The expectation properties state that $E(X+Y)=E(X)+E(Y)$. As such:

$2\gamma(h)=E([Z(x+h)-\mu]^{2})+E([Z(x)-\mu]^{2})-2E([Z(x+h)-\mu][Z(X)-\mu])$

Here, the last term refers to the covariance between the variables $Z(x+h)$ and $Z(x)$, so:

$2\gamma(h)=E([Z(x+h)-\mu]^{2})+E([Z(x)-\mu]^{2})-2cov[Z(x+h),Z(h)]$

Given that $Z(x)$ is a second-order stationary variable, the covariance between $Z(x+h)$ and $Z(x)$ is defined as $C(h)$,

$2\gamma(h)=E([Z(x+h)-\mu]^{2})+E([Z(x)-\mu]^{2})-2C(h)$

Previously, $\mu$ was defined as the expectation of $Z(x)$. As $Z(x)$ is a second order stationary variable, $E[Z(x)]=E[Z(x+h)]$ and :

$2\gamma(h)=E([Z(x+h)-E(Z(x+h))]^{2})+E([Z(x)-E(Z(x))]^{2})-2C(h)$

One can recognize the variance formula:

$2\gamma(h)=Var(Z(x+h))+Var(Z(x))-2C(h)$

$Z(x)$ is second-order stationary so the variance $Z(x)$ is constant over the entire study domain so:

$2\gamma(h)=\sigma^{2}+\sigma^{2}-2C(h)$

$2\gamma(h)=2\sigma^{2}-2C(h)$

$\gamma(h)=\sigma^{2}-C(h)$

All the purpose of the definition was to establish the relation between the variance $\gamma(h)$ and the covariance $C(h)$  between observations separated by a lag distance $h$ (Fig. 1). It must be understood that if the covariance exists, then the semi-variance $\gamma(h)$ between observations exists. However, the opposite reasoning is wrong. For the covariance to exist, $Z(x)$ must be considered as a second-order stationary variable. The intrinsic stationary also has to be assumed so that the variogram can be derived! Be aware that the variogram can still be defined even if $Z(x)$ is not a second-order stationary variable. However, in that case, the covariance will remain undefined. Even if all the demonstration is not clear for you, what must be understood is that these assumptions regarding the different types of stationarity of $Z(x)$ are fundamental so that the semi-variance and covariance functions can exist.

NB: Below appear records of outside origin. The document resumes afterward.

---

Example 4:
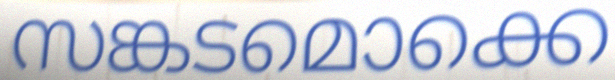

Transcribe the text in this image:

സങ്കടമൊക്കെ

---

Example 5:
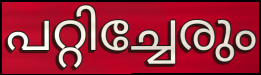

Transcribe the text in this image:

പറ്റിച്ചേരുംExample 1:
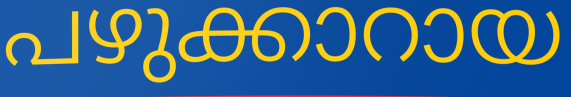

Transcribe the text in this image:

പഴുക്കാറായ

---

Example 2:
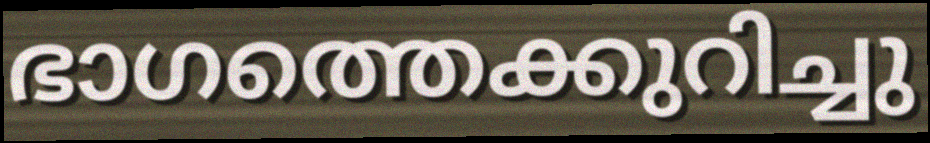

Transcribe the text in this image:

ഭാഗത്തെക്കുറിച്ചു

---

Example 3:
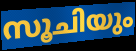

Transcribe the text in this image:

സൂചിയും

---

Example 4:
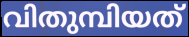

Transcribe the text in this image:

വിതുമ്പിയത്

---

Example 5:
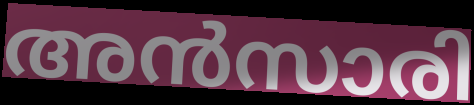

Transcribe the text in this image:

അൻസാരി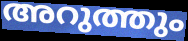
അറുത്തും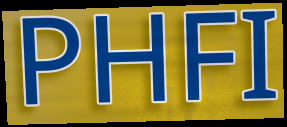
PHFI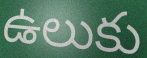
ఉలుకు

Fig. 1. Relationship between the semi-variance and the covariance

From a more practical point of view, $Z(x)$ can be considered second-order stationary if the semi-variance $\gamma(h)$ reaches a plateau. In case of nested spatial structures, the stationarity can be assumed at specific spatial scales for simplification purposes. Note also that the variogram is defined for the whole study domain which means that the variogram function is considered true over the whole field.

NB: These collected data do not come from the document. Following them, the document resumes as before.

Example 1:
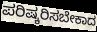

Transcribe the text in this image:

ಪರಿಷ್ಕರಿಸಬೇಕಾದ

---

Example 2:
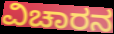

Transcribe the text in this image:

ವಿಚಾರನ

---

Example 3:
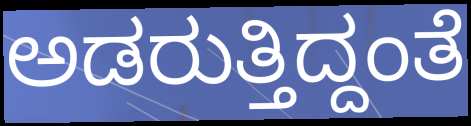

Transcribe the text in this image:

ಅಡರುತ್ತಿದ್ದಂತೆ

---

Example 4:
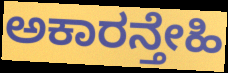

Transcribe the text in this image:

ಅಕಾರನ್ತೇಹಿ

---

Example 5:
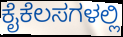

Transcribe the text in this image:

ಕೈಕೆಲಸಗಳಲ್ಲಿ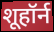
शूहॉर्न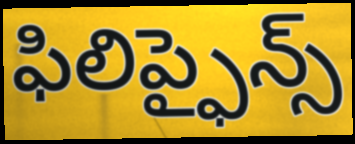
ఫిలిప్ఫైన్స్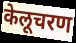
केलूचरण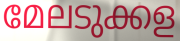
മേലടുക്കളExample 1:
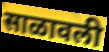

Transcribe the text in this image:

साळावली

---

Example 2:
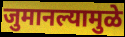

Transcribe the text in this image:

जुमानल्यामुळे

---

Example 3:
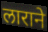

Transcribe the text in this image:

लाराने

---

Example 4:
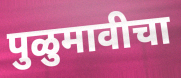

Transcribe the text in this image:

पुळुमावीचा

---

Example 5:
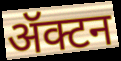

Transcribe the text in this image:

ॲक्टनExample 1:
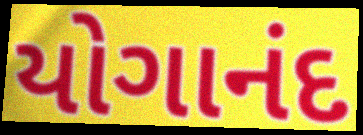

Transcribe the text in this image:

યોગાનંદ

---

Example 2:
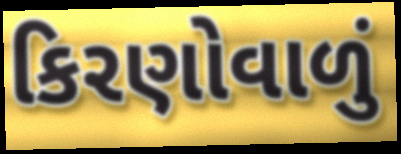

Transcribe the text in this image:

કિરણોવાળું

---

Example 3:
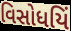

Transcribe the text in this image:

વિસોધયિં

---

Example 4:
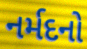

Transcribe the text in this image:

નર્મદનો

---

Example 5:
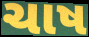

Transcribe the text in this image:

ચાષ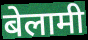
बेलामी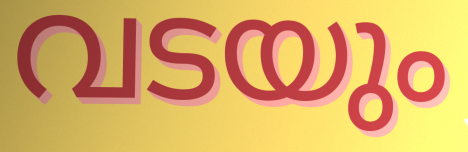
വടയും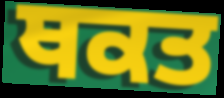
ਥਕਤ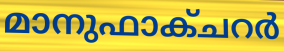
മാനുഫാക്ചറർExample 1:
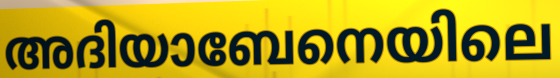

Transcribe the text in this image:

അദിയാബേനെയിലെ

# Stationarity and second order stationarity

These two concepts do not refer to the same assumptions and there must be no confusion between those two terms. A stationary variable $Z(x)$ is a variable whose mean and variance are invariant by translation, which means that the mean and variance are constant over the whole domain. Second-order stationarity assumes in addition that the covariance between observations separated by a lag $h$, that is to say $cov(Z(x+h),Z(x))$  only depends on the lag $h$ between these observations. It must be understood that stationarity does not imply second-order stationarity. The assumptions of second-order stationarity and intrinsic stationarity are made so that a covariance function can be defined.